Your instructions: Could the lines from the start of the data through the line with "помощью буксировочного троса" be set down exactly, with no pictures among them?

** Data listing follows **

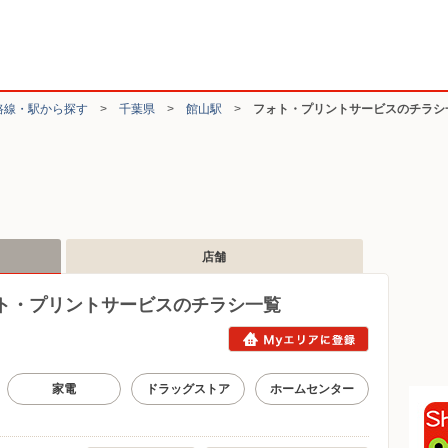
路線・駅から探す
>
千葉県
>
館山駅
>
フォト・プリントサービスのチラシ
店舗
ト・プリントサービスのチラシ一覧
家電
ドラッグストア
ホームセンター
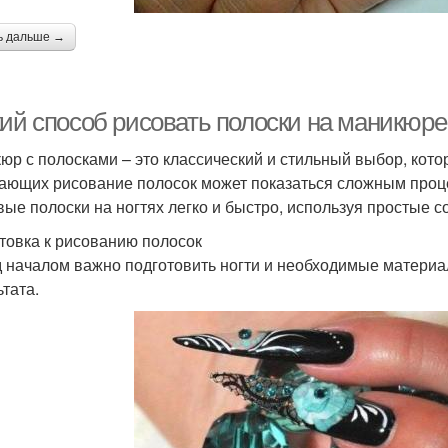
ь дальше →
кий способ рисовать полоски на маникюр
юр с полосками – это классический и стильный выбор, кото
ающих рисование полосок может показаться сложным процес
вые полоски на ногтях легко и быстро, используя простые с
товка к рисованию полосок
 началом важно подготовить ногти и необходимые материа
ьтата.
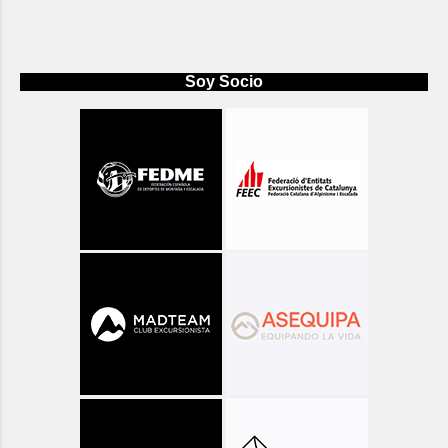
Soy Socio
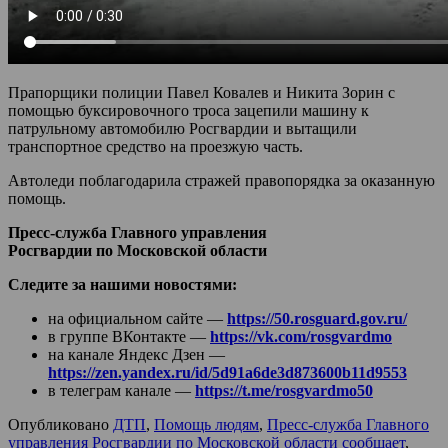
Прапорщики полиции Павел Ковалев и Никита Зорин с
помощью буксировочного троса зацепили машину к
патрульному автомобилю Росгвардии и вытащили
транспортное средство на проезжую часть.
Автоледи поблагодарила стражей правопорядка за оказанную
помощь.
Пресс-служба Главного управления
Росгвардии по Московской области
Следите за нашими новостями:
на официальном сайте —
https://50.rosguard.gov.ru/
в группе ВКонтакте —
https://vk.com/rosgvardmo
на канале Яндекс Дзен —
https://zen.yandex.ru/id/5d91a6de3d873600b11d9553
в телеграм канале —
https://t.me/rosgvardmo50
Опубликовано
ДТП
,
Помощь людям
,
Пресс-служба Главного
управления Росгвардии по Московской области сообщает
,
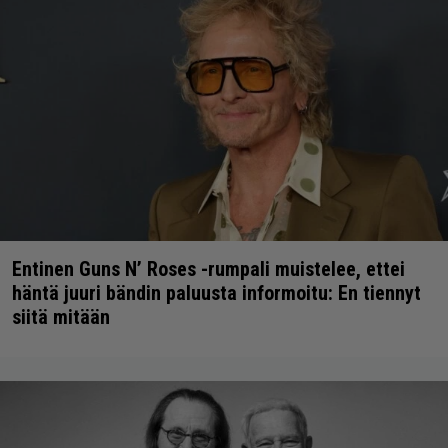
Entinen Guns N’ Roses -rumpali muistelee, ettei
häntä juuri bändin paluusta informoitu: En tiennyt
siitä mitään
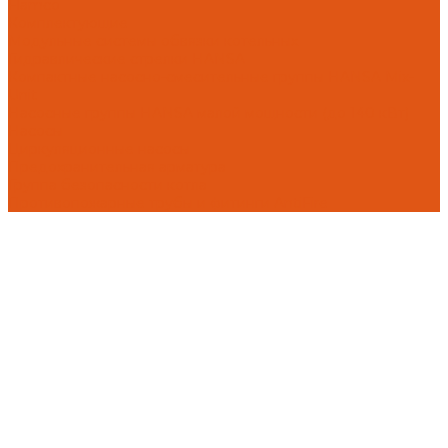
Flamco
Комплектующие
Модульные системы обвязки котельных
Гидравлические стрелки HANSA
Компактные насосно-смесительные группы HANSA Mix-
Unit
Насосные группы HANSA малой мощности (до 140 кВт)
Насосы
Циркуляционные насосы
Предохранительная арматура
Группа безопасности котла
Противопожарные трубы и фитинги AntiFire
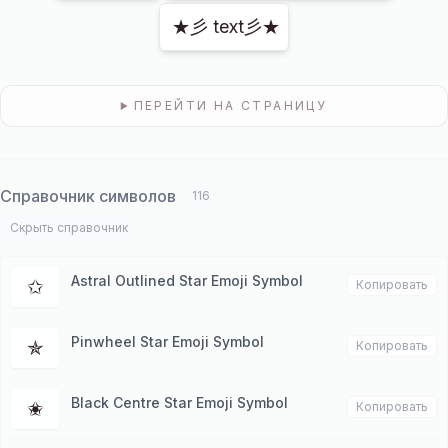
★彡 text彡★
ПЕРЕЙТИ НА СТРАНИЦУ
Справочник символов
116
Скрыть справочник
Astral Outlined Star Emoji Symbol
✩
Копировать
Pinwheel Star Emoji Symbol
✯
Копировать
Black Centre Star Emoji Symbol
✬
Копировать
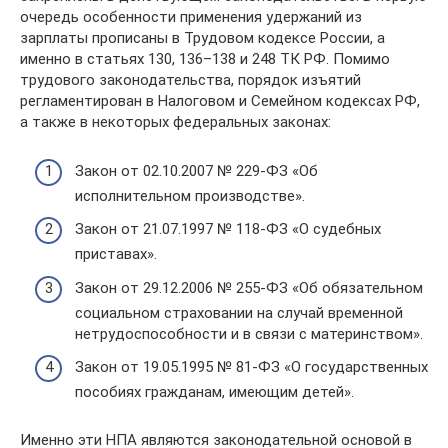
очередь особенности применения удержаний из
зарплаты прописаны в Трудовом кодексе России, а
именно в статьях 130, 136–138 и 248 ТК РФ. Помимо
трудового законодательства, порядок изъятий
регламентирован в Налоговом и Семейном кодексах РФ,
а также в некоторых федеральных законах:
Закон от 02.10.2007 № 229-ФЗ «Об
исполнительном производстве».
Закон от 21.07.1997 № 118-ФЗ «О судебных
приставах».
Закон от 29.12.2006 № 255-ФЗ «Об обязательном
социальном страховании на случай временной
нетрудоспособности и в связи с материнством».
Закон от 19.05.1995 № 81-ФЗ «О государственных
пособиях гражданам, имеющим детей».
Именно эти НПА являются законодательной основой в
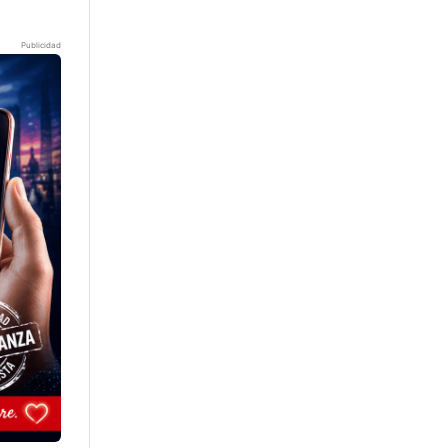
Publicidad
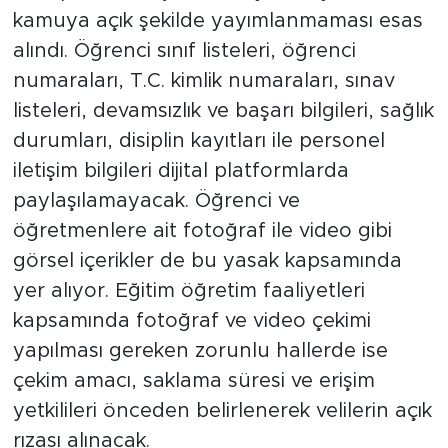
kamuya açık şekilde yayımlanmaması esas
alındı. Öğrenci sınıf listeleri, öğrenci
numaraları, T.C. kimlik numaraları, sınav
listeleri, devamsızlık ve başarı bilgileri, sağlık
durumları, disiplin kayıtları ile personel
iletişim bilgileri dijital platformlarda
paylaşılamayacak. Öğrenci ve
öğretmenlere ait fotoğraf ile video gibi
görsel içerikler de bu yasak kapsamında
yer alıyor. Eğitim öğretim faaliyetleri
kapsamında fotoğraf ve video çekimi
yapılması gereken zorunlu hallerde ise
çekim amacı, saklama süresi ve erişim
yetkilileri önceden belirlenerek velilerin açık
rızası alınacak.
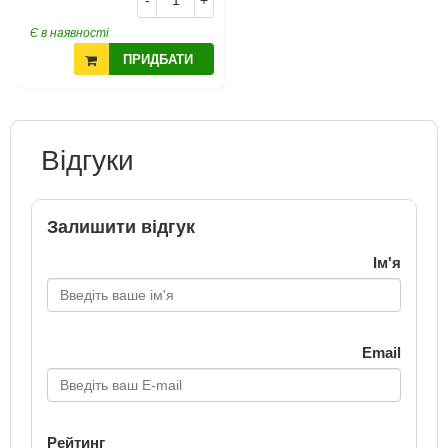
-
+
Є в наявності
ПРИДБАТИ
Відгуки
Залишити відгук
Ім'я
Email
Рейтинг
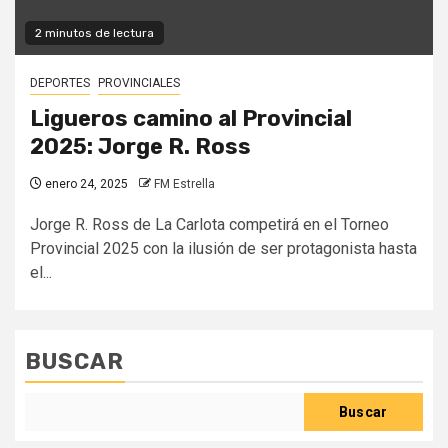
2 minutos de lectura
DEPORTES
PROVINCIALES
Ligueros camino al Provincial
2025: Jorge R. Ross
enero 24, 2025
FM Estrella
Jorge R. Ross de La Carlota competirá en el Torneo
Provincial 2025 con la ilusión de ser protagonista hasta
el...
BUSCAR
Buscar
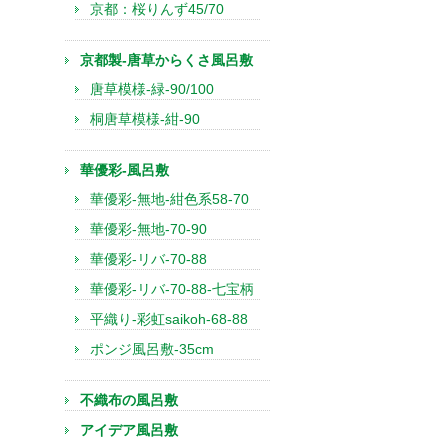
京都：桜りんず45/70
京都製-唐草からくさ風呂敷
唐草模様-緑-90/100
桐唐草模様-紺-90
華優彩-風呂敷
華優彩-無地-紺色系58-70
華優彩-無地-70-90
華優彩-リバ-70-88
華優彩-リバ-70-88-七宝柄
平織り-彩虹saikoh-68-88
ポンジ風呂敷-35cm
不織布の風呂敷
アイデア風呂敷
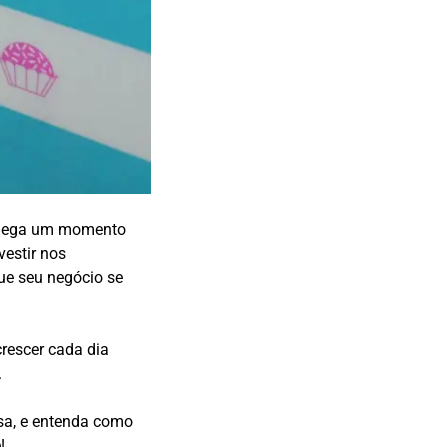
 chega um momento
vestir nos
que seu negócio se
crescer cada dia
.
sa, e entenda como
!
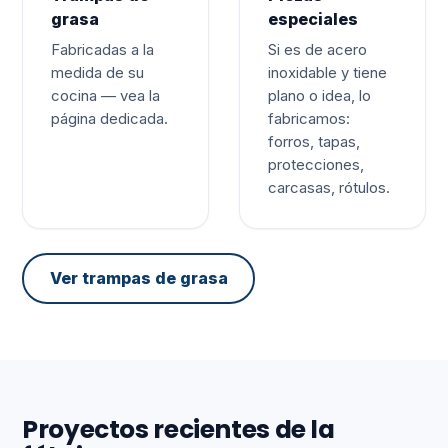
grasa
especiales
Fabricadas a la
Si es de acero
medida de su
inoxidable y tiene
cocina — vea la
plano o idea, lo
página dedicada.
fabricamos:
forros, tapas,
protecciones,
carcasas, rótulos.
Ver trampas de grasa
Proyectos recientes de la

** End of Data listing **

Solution to the exercise:
路線・駅から探す
>
千葉県
>
館山駅
>
フォト・プリントサービスのチラシ
店舗
ト・プリントサービスのチラシ一覧
家電
ドラッグストア
ホームセンター
ь дальше →
кий способ рисовать полоски на маникюр
юр с полосками – это классический и стильный выбор, кото
ающих рисование полосок может показаться сложным процес
вые полоски на ногтях легко и быстро, используя простые с
товка к рисованию полосок
 началом важно подготовить ногти и необходимые материа
ьтата.
Soy Socio
Прапорщики полиции Павел Ковалев и Никита Зорин с
помощью буксировочного троса зацепили машину к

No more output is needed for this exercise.